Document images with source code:
○ ○ ○ ○ ○ ○ ○

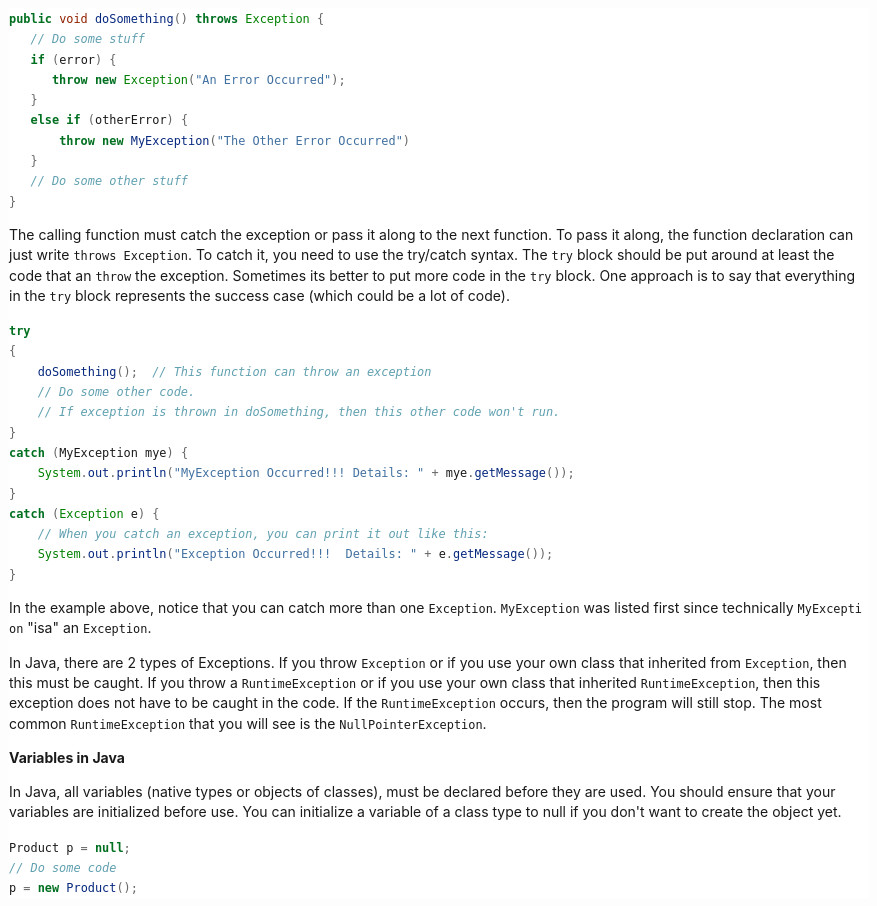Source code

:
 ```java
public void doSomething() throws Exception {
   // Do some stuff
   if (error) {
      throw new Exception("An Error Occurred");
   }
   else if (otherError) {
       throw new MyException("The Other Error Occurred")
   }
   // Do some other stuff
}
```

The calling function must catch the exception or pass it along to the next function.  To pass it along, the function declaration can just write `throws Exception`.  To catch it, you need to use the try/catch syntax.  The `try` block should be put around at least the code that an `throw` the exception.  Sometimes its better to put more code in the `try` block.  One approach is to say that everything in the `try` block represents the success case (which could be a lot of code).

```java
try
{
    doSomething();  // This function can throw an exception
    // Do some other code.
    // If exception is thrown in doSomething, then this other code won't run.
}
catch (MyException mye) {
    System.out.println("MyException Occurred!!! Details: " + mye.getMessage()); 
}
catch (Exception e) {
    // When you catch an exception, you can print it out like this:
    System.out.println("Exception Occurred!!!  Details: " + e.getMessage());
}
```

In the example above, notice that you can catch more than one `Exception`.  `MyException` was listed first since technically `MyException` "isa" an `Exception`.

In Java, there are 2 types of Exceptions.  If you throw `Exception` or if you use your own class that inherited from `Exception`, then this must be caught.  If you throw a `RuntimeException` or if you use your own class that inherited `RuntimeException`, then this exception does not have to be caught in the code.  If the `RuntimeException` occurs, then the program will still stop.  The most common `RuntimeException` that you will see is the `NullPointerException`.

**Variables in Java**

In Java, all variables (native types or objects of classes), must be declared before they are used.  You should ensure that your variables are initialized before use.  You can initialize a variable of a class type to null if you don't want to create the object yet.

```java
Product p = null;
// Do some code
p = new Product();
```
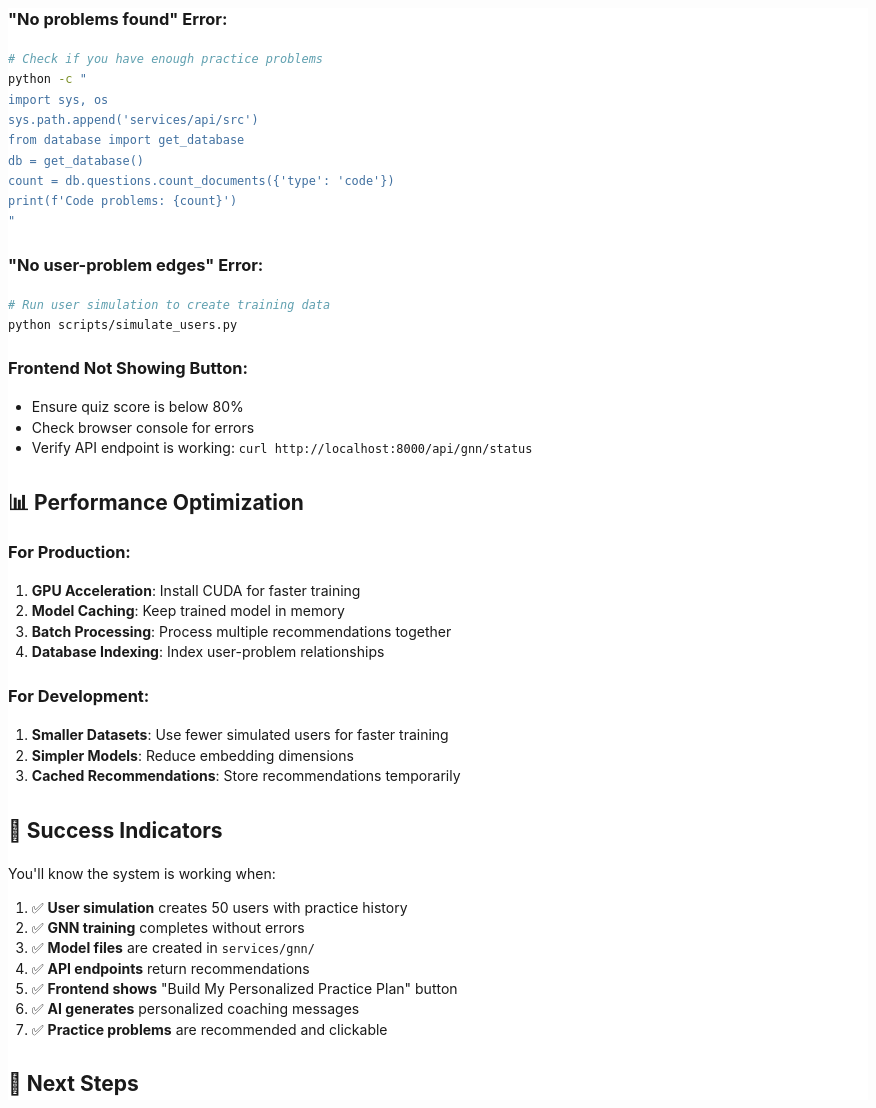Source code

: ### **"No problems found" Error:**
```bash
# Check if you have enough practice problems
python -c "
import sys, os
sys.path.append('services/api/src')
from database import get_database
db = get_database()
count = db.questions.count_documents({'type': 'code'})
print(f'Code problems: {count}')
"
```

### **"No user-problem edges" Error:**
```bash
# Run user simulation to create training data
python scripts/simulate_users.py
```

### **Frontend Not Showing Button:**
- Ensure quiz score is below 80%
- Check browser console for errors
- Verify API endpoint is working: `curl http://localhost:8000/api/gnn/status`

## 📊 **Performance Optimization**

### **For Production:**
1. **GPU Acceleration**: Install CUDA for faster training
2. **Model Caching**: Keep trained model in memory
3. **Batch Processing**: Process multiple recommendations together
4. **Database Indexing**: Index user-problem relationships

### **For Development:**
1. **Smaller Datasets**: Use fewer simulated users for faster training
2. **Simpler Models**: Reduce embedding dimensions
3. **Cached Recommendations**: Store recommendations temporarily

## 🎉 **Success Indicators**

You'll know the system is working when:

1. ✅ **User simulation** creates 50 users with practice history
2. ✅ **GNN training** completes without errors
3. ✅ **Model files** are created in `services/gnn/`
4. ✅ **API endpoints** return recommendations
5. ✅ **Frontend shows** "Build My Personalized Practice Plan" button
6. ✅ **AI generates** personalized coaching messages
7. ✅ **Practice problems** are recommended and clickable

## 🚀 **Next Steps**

○ ○ ○ ○ ○ ○ ○

§ Assigned task
From the entries above, pull out each line that includes "then".

§ Task result
    // If exception is thrown in doSomething, then this other code won't run.
In Java, there are 2 types of Exceptions.  If you throw `Exception` or if you use your own class that inherited from `Exception`, then this must be caught.  If you throw a `RuntimeException` or if you use your own class that inherited `RuntimeException`, then this exception does not have to be caught in the code.  If the `RuntimeException` occurs, then the program will still stop.  The most common `RuntimeException` that you will see is the `NullPointerException`.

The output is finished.